-- To do --
Copy the data. Keep every character as given.

-- Available data --
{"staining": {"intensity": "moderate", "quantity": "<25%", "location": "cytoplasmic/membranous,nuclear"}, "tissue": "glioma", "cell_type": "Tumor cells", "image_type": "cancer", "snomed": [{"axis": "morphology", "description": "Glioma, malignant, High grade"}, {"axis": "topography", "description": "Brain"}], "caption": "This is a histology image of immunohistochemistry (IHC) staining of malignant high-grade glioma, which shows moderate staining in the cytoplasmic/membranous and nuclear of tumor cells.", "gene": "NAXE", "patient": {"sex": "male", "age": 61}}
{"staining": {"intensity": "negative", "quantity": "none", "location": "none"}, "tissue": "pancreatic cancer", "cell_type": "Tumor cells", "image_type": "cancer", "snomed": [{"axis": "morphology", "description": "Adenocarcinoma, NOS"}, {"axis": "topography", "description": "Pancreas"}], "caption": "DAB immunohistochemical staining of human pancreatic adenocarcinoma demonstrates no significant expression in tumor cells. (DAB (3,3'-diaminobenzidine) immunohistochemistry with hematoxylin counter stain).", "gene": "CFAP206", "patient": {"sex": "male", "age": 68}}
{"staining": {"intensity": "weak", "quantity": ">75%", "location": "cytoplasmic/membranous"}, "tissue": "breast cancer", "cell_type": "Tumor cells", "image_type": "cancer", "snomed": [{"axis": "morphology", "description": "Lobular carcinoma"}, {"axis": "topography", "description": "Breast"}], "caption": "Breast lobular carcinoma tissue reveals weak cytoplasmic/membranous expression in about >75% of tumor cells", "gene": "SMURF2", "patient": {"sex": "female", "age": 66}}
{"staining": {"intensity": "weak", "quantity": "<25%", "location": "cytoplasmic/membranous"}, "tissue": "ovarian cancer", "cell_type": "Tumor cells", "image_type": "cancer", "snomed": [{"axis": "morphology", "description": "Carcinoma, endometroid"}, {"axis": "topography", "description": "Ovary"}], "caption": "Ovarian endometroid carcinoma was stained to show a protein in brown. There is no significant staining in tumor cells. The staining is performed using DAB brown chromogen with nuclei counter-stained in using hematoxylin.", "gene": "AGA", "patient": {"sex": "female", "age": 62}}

-- Reply to the exercise --
{"staining": {"intensity": "moderate", "quantity": "<25%", "location": "cytoplasmic/membranous,nuclear"}, "tissue": "glioma", "cell_type": "Tumor cells", "image_type": "cancer", "snomed": [{"axis": "morphology", "description": "Glioma, malignant, High grade"}, {"axis": "topography", "description": "Brain"}], "caption": "This is a histology image of immunohistochemistry (IHC) staining of malignant high-grade glioma, which shows moderate staining in the cytoplasmic/membranous and nuclear of tumor cells.", "gene": "NAXE", "patient": {"sex": "male", "age": 61}}
{"staining": {"intensity": "negative", "quantity": "none", "location": "none"}, "tissue": "pancreatic cancer", "cell_type": "Tumor cells", "image_type": "cancer", "snomed": [{"axis": "morphology", "description": "Adenocarcinoma, NOS"}, {"axis": "topography", "description": "Pancreas"}], "caption": "DAB immunohistochemical staining of human pancreatic adenocarcinoma demonstrates no significant expression in tumor cells. (DAB (3,3'-diaminobenzidine) immunohistochemistry with hematoxylin counter stain).", "gene": "CFAP206", "patient": {"sex": "male", "age": 68}}
{"staining": {"intensity": "weak", "quantity": ">75%", "location": "cytoplasmic/membranous"}, "tissue": "breast cancer", "cell_type": "Tumor cells", "image_type": "cancer", "snomed": [{"axis": "morphology", "description": "Lobular carcinoma"}, {"axis": "topography", "description": "Breast"}], "caption": "Breast lobular carcinoma tissue reveals weak cytoplasmic/membranous expression in about >75% of tumor cells", "gene": "SMURF2", "patient": {"sex": "female", "age": 66}}
{"staining": {"intensity": "weak", "quantity": "<25%", "location": "cytoplasmic/membranous"}, "tissue": "ovarian cancer", "cell_type": "Tumor cells", "image_type": "cancer", "snomed": [{"axis": "morphology", "description": "Carcinoma, endometroid"}, {"axis": "topography", "description": "Ovary"}], "caption": "Ovarian endometroid carcinoma was stained to show a protein in brown. There is no significant staining in tumor cells. The staining is performed using DAB brown chromogen with nuclei counter-stained in using hematoxylin.", "gene": "AGA", "patient": {"sex": "female", "age": 62}}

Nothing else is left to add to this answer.